In a divided country where discussions of politics and religion seem to grow more coarse and discordant by the day, Baltimore Archbishop William E. Lori challenged his fellow members of the Knights of Columbus to model civility.
Addressing the 137th Supreme Convention of the Knights of Columbus in Minneapolis, Minn., Aug. 8, Archbishop Lori warned that “the anger and polarization that are sadly so much a part of our culture now also are finding their way into the life of the Church.”
“When members of the Church and – God-forbid – the order use anger and invective against one another, then, to use the famous words of Pope St. Paul VI ‘the smoke of Satan has entered the Church through some fissure,’” said Archbishop Lori, Supreme Chaplain of the Knights of Columbus.
The archbishop acknowledged that there are reasons for what he called “righteous anger,” especially in the case of the sexual abuse of minors by clergy and the “failure of some bishops to address it forthrightly,” he said.
“Anger is justifiable when church leaders fail to lead – fail to communicate the fullness of the faith in love, fail to help form consciences, fail to evangelize the culture, faith in integrity – and the list could go on,” Archbishop Lori said.
“But righteous anger is not like the bitterness and vitriol we so often see today among so many Catholic commentators and among so many who engage in personal attacks on the character of others,” he said.
Anger is not righteous when its purpose is merely to defend an ideology, Archbishop Lori cautioned, be it of the right or of the left. Still less is anger righteous that employs “evil tactics” to attain its goals, specifically, the sins of calumny and detraction, he said.
“Calumny consists in making false and defamatory statements about others,” the archbishop explained. “Detraction consists in broadcasting actual faults of others for no good reason.”
“Winning an argument or making a splash in social media are not good reasons to muckrake,” Archbishop Lori said, “to search out and publicize the faults of people one disagrees with.”
The archbishop said he and his fellow Knights can start making a difference by getting their “own house” in order, beginning with their minds and hearts “that can so easily be overtaken by unrighteous anger towards others people, including those who have harmed us.”
“When that spirit of peace which flows through Christ in the Holy Spirit lives in us,” he said, “then we are equipped to lead differently, not so much by the exercise of power but by persuasive attraction of goodness.”
He encouraged Knights to examine their choice of words in public and private.
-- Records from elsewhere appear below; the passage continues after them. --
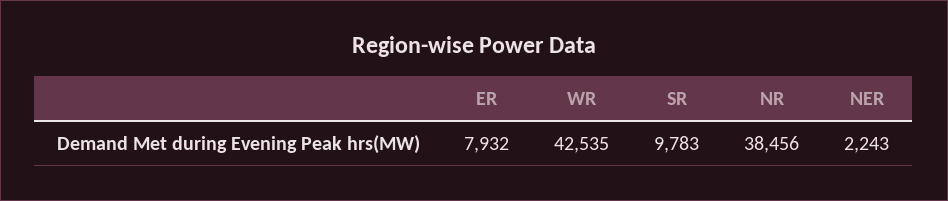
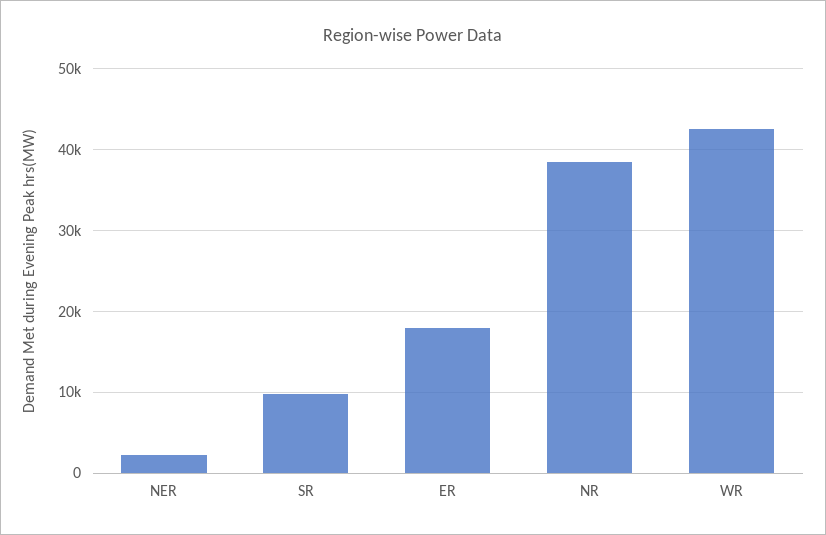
  {
-   "ER": 7932,
+   "ER": 18000,
    "WR": 42535,
    "SR": 9783,
    "NR": 38456,
    "NER": 2243
  }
He also asked Knights to encourage one another to “reject websites that offend against Catholic unity and posts on social media that are in fact anti-social.”
“We need to be the ones who stand up and say, ‘Enough already!’” he said.
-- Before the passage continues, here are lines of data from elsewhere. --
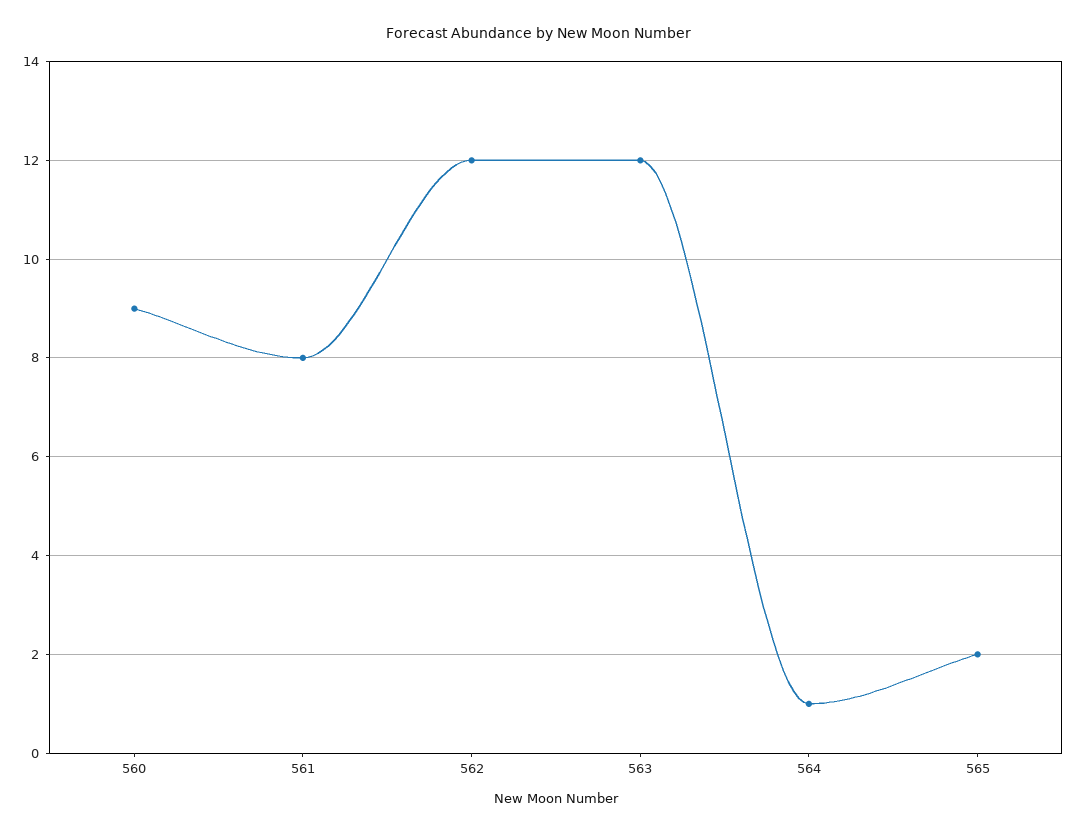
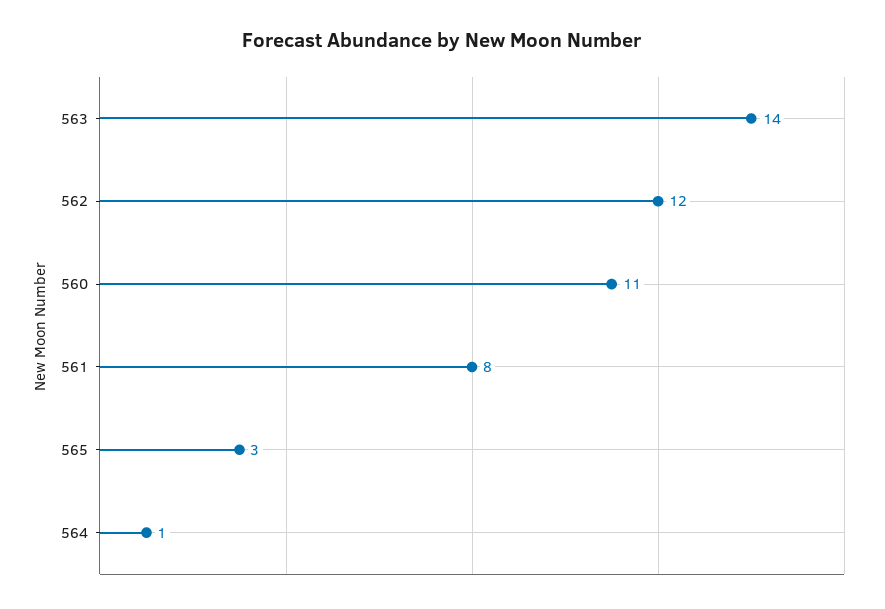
  {
-   "560": 9,
+   "560": 11,
    "561": 8,
    "562": 12,
-   "563": 12,
+   "563": 14,
    "564": 1,
-   "565": 2
+   "565": 3
  }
In the weeks leading up to the Knights convention, Archbishop Lori spoke out against inflammatory statements made by President Donald Trump against Baltimore on Twitter that called the city “disgusting” and a place where “no human being would want to live.”
The archbishop said he was “saddened” to see Baltimore “severely denigrated” by the president.
Several other bishops, including newly installed Washington Archbishop Wilton Gregory, also later spoke out against the president’s rhetoric. Archbishop Gregory said “we must all take responsibility to reject language that ridicules, condemns, or vilifies another person because of their race, religion, gender, age, culture or ethnic background.”
President Trump has often used harsh language on Twitter, calling individuals “losers” 288 times and “stupid” 209 times, while using other insults such as “low IQ.” He has also called people – including his own former secretary of state – “dumb as a rock” and has drawn criticism for speaking about undocumented immigrants in a way some have called racist.
Trump recently said four members of the House of Representatives should “go back” to fix the “totally broken” and “crime-infested” countries from which they came. (Three of the four women were born in the United States). The president later inspired chants of “Send her back!” at a political rally when he mentioned one of the representatives by name.
Other lawmakers have used bullying tactics, including Pennsylvania State Representative Brian Sims, who berated an elderly woman as the pro-life supporter was praying outside a Philadelphia abortion clinic in May. Sims then shared the episode on social media, along with a video asking viewers to provide the names of teens who were standing up for the right to life outside an abortion clinic. He later issued a statement saying he should not have engaged with the pro-life supporters.
Some left-leaning political activists have taken to shouting down government leaders in recent years. Former Department of Homeland Security Secretary Kirstjen Nielsen was among their targets, getting heckled as she attempted to eat at a restaurant in the nation’s capital last year.
Divisiveness has found its way into Catholic commentary, with some websites challenging the pope’s Catholicity and legitimacy, referring to the Holy Father simply as “Bergoglio.” Others openly dissent from the church’s teaching on a wide range of issues or mock those with whom they disagree.
In his address to the Knights of Columbus, Archbishop Lori pointed to polls showing that people are “fed up” with anger and division that “runs rampant in our politics and what passes for entertainment.” He asked his brother Knights to support a civility campaign organized by the Knights of Columbus.
“As the largest fraternal order in the world and the largest lay Catholic organization,” he asserted, “we can have a lot of influence on our society, on the culture at large, on our politicians, and on those who write and speak divisively.”